There’s a moment, standing in your living room with a suspiciously large box, when you wonder if your neighbors are watching. Not that it matters—unless they’re also researching “big booty sex doll” reviews at midnight like I was. Anyway, this isn’t about them. It’s about the journey from clicking “order” on a 158cm (5' 2") pregnant sex doll to… well, figuring out what you’ve actually brought home.
I’ll admit it: I didn’t expect this much detail. The skin—TPE, which apparently stands for Thermoplastic Elastomer but might as well mean “surprisingly lifelike”—feels soft in a way that’s both comforting and slightly unnerving. Even the weight is spot-on: somewhere between 90-99 lbs (41-45kg), which means moving her around is less “pick up and carry” and more “strategic shuffle.”
And yes, she’s thick. Like, capital-T Thick. If you ever wondered how a full body sex doll could pull off both big booty and pregnant curves without looking cartoonish… turns out, technology has quietly sprinted ahead while we were busy doomscrolling.

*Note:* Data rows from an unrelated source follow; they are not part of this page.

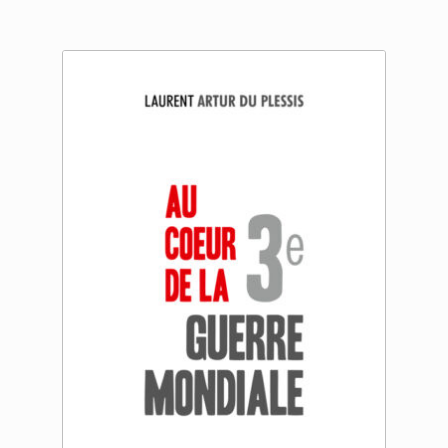
à
22.00 €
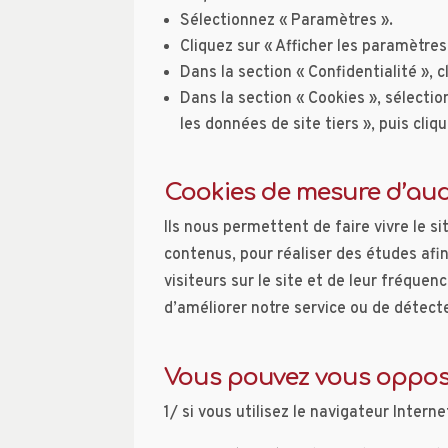
Sélectionnez « Paramètres ».
Cliquez sur « Afficher les paramètres
Dans la section « Confidentialité », 
Dans la section « Cookies », sélectio
les données de site tiers », puis cliq
Cookies de mesure d’audi
Ils nous permettent de faire vivre le s
contenus, pour réaliser des études afi
visiteurs sur le site et de leur fréque
d’améliorer notre service ou de détec
Vous pouvez vous opposer
1/ si vous utilisez le navigateur Intern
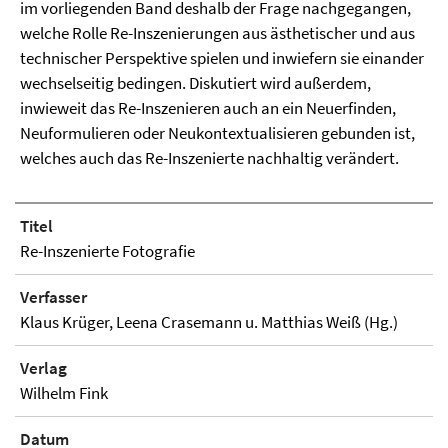
im vorliegenden Band deshalb der Frage nachgegangen,
welche Rolle Re-Inszenierungen aus ästhetischer und aus
technischer Perspektive spielen und inwiefern sie einander
wechselseitig bedingen. Diskutiert wird außerdem,
inwieweit das Re-Inszenieren auch an ein Neuerfinden,
Neuformulieren oder Neukontextualisieren gebunden ist,
welches auch das Re-Inszenierte nachhaltig verändert.
Titel
Re-Inszenierte Fotografie
Verfasser
Klaus Krüger, Leena Crasemann u. Matthias Weiß (Hg.)
Verlag
Wilhelm Fink
Datum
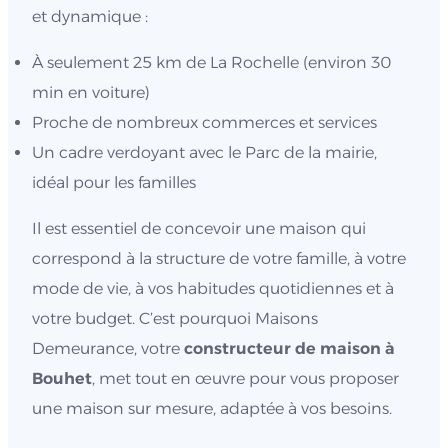
et dynamique :
À seulement 25 km de La Rochelle (environ 30
min en voiture)
Proche de nombreux commerces et services
Un cadre verdoyant avec le Parc de la mairie,
idéal pour les familles
Il est essentiel de concevoir une maison qui
correspond à la structure de votre famille, à votre
mode de vie, à vos habitudes quotidiennes et à
votre budget. C’est pourquoi Maisons
Demeurance, votre
constructeur de maison à
Bouhet
, met tout en œuvre pour vous proposer
une maison sur mesure, adaptée à vos besoins.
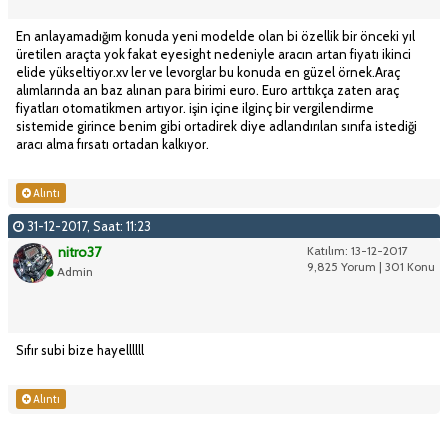
En anlayamadığım konuda yeni modelde olan bi özellik bir önceki yıl
üretilen araçta yok fakat eyesight nedeniyle aracın artan fiyatı ikinci
elide yükseltiyor.xv ler ve levorglar bu konuda en güzel örnek.Araç
alımlarında an baz alınan para birimi euro. Euro arttıkça zaten araç
fiyatları otomatikmen artıyor. işin içine ilginç bir vergilendirme
sistemide girince benim gibi ortadirek diye adlandırılan sınıfa istediği
aracı alma fırsatı ortadan kalkıyor.
Alıntı
31-12-2017, Saat: 11:23
nitro37
Katılım: 13-12-2017
9,825 Yorum | 301 Konu
Admin
Sıfır subi bize hayellllll
Alıntı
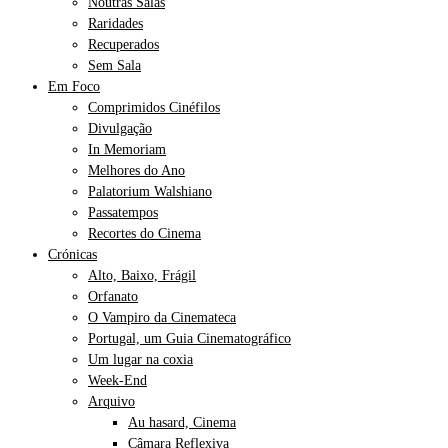
Noutras Salas
Raridades
Recuperados
Sem Sala
Em Foco
Comprimidos Cinéfilos
Divulgação
In Memoriam
Melhores do Ano
Palatorium Walshiano
Passatempos
Recortes do Cinema
Crónicas
Alto, Baixo, Frágil
Orfanato
O Vampiro da Cinemateca
Portugal, um Guia Cinematográfico
Um lugar na coxia
Week-End
Arquivo
Au hasard, Cinema
Câmara Reflexiva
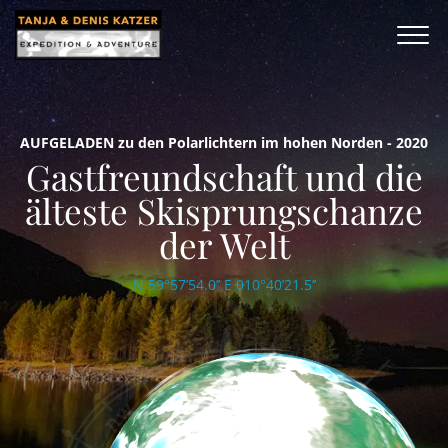
AUFGELADEN zu den Polarlichtern im hohen Norden - 2020
Gastfreundschaft und die
älteste Skisprungschanze
der Welt
N 59°57’54.0’’ E 010°40’21.5’’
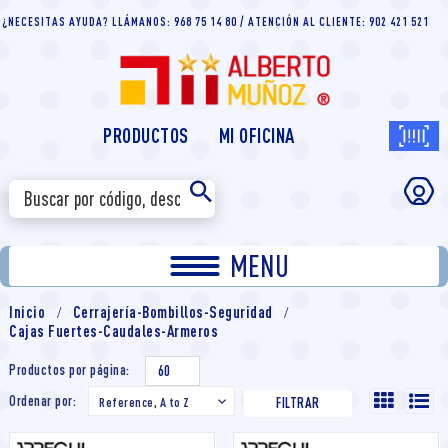
¿NECESITAS AYUDA? LLÁMANOS: 968 75 14 80 / ATENCIÓN AL CLIENTE: 902 421 521
PRODUCTOS
MI OFICINA
MENU
Inicio
Cerrajería-Bombillos-Seguridad
Cajas Fuertes-Caudales-Armeros
Productos por página:
60
Ordenar por:
Reference, A to Z

FILTRAR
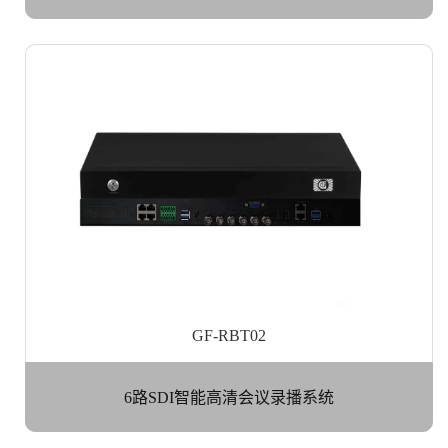
GF-RBT02
6路SDI智能高清会议录播系统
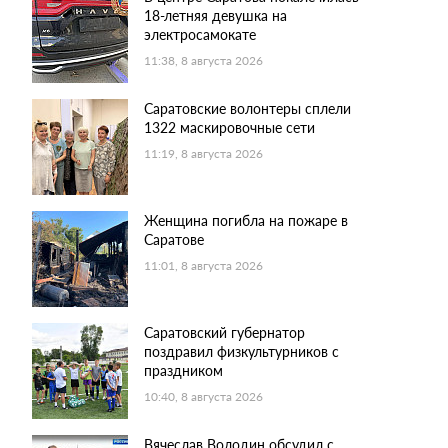
18-летняя девушка на
электросамокате
11:38, 8 августа 2026
Саратовские волонтеры сплели
1322 маскировочные сети
11:19, 8 августа 2026
Женщина погибла на пожаре в
Саратове
11:01, 8 августа 2026
Саратовский губернатор
поздравил физкультурников с
праздником
10:40, 8 августа 2026
Вячеслав Володин обсудил с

Here’s where things get weirdly fun: customization is almost too easy with these WM custom dolls. J-cup? Sure. Want to tweak head #43? Go wild. Choose hair color, nail polish shade—even the tiniest details like freckles or birthmarks can be dialed in if you’re patient enough to scroll through all the options. Somewhere in there I remember thinking, “Is this what ordering a car feels like?” Except cars don’t come with ‘pregnant belly’ as an add-on.
Also—pro tip—if you use gift card to enter doll raffle events online, sometimes you get discounts or bonus accessories thrown in for free. Didn’t see that coming.
While you're here, it's worth visiting highest rated pregnant sex doll picks to see how this one stacks up against the competition.
$1501-2000 for something that isn’t going to judge my Netflix queue or eat my leftovers? At first glance it sounds steep—I mean really steep—but then again, have you priced out high-end ai robot sex dolls lately? Compared to some of those cyborg models promising deep learning conversations (which still sound like GPS voices), this feels oddly reasonable.
Not cheap by any stretch though; definitely an investment piece rather than an impulse buy.
You forget she’s there until suddenly—you don’t. Maybe it’s catching a glimpse of her silhouette at dusk or bumping into her while half-awake getting water at night (not recommended). She doesn’t move unless I do the moving; no batteries required here unless you go down the ai robot sex doll rabbit hole.
I did try dressing her up once—a little surreal but not unpleasant—and found myself appreciating just how sturdy these STPE models are built compared to older iterations of female sex dolls I’d seen online years ago.
Somewhere along this process I found myself asking why anyone would want a pregnant sex doll specifically. There are forums dedicated entirely to this question—some answers make sense; others are… creative? Fetishes aside, there’s something oddly wholesome about seeing such variety represented even in artificial forms.
Maybe it says something about human curiosity—or maybe people just like options. Who am I to judge?
You start off thinking it’ll be awkward or funny or maybe just another novelty purchase destined for storage under the bed next to old concert tees and tangled phone chargers—but then there are moments where it genuinely surprises you how realistic everything looks and feels (especially if we’re talking huge breast sex dolls or fat sex dolls).
It becomes less about shock value after a while and more about quiet appreciation for engineering—and yeah okay, craftsmanship too.
If anyone tells you these WM Dolls aren’t conversation starters—they’re lying or haven’t tried leaving one sitting on their couch during game night yet.
Hmm... anyway, not sure where all this leaves me except maybe slightly more impressed than expected—and wondering what else people order online when nobody’s watching their porch deliveries.
(And yes: she still startles me every time I walk past the hallway.)